The first part details George's family history. His father, a middle-class man from England's countryside, marries a poor woman who falsely believes she is marrying into a monied family. After George's birth, his mother has a series of lovers. The portrait of George's parents is believed to be based on his parents, whom he disliked. One critic called the characters "parodic monsters". George is brought up to be a proper and patriotic member of English society. He is encouraged to learn his father's insurance business, but fails to do so. After a disagreement with his parents, he moves to London to become an artist and live a socialite lifestyle.

===Book II===

The second section of the book deals with George's London life. He ingrains himself in socialite society and engages a number of trendy philosophies. After he and his lover, Elizabeth, have a pregnancy scare, they decide to marry. Although they do not have a child, the marriage endures. They decide to leave their marriage open. George takes Elizabeth's close friend as a lover and their marriage begins to fail. Just as the situation is becoming particularly heated, England declares war on Germany. George decides to enlist. Aldington's portrayal of society contains "clumsily satirical portraits" of T. S. Eliot and Ezra Pound, both of whom were friends.

===Book III===

George trains for the army and is sent to France. (No particular location in France is mentioned. The town behind the front where George spends much of his time is referred to as M—.) He fights on the front for some time. When he returns home, he finds that he has been so affected by the war that he cannot relate to his friends, including his wife and lover. The casualty rate among officers is particularly high. When a number of officers in George's unit are killed, he is promoted.
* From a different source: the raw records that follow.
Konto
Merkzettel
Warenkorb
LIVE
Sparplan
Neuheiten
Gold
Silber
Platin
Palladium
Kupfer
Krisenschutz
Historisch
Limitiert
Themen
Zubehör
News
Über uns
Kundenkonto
Upon spending time with the other officers, he finds them to be cynical and utilitarian. He loses faith in the war quickly. The story ends with George standing up during a machine-gun barrage. He is killed. At the end of the book there is a poem written from the point of view of a veteran comparing the First World War to the Trojan War.

==Censorship==
Aldington, a veteran of the Great War, claimed that his novel was accurate in terms of speech and style. It contained extensive colloquial speech, including profanity, discussion of sexuality and graphic descriptions of the war and of trench life. There was extensive censorship in England and many war novels had been banned or burned. When Aldington first published his novel, he redacted a number of passages to ensure the publication of his book would not be challenged. He said:

To my astonishment, my publisher informed me that certain words, phrases, sentences, and even passages, are at present taboo in England. I have recorded nothing which I have not observed in human life, said nothing I do not believe to be true.... At my request the publishers are removing what they believe would be considered objectionable, and are placing asterisks to show where omissions have been made.... In my opinion it is better for the book to appear mutilated than for me to say what I don't believe.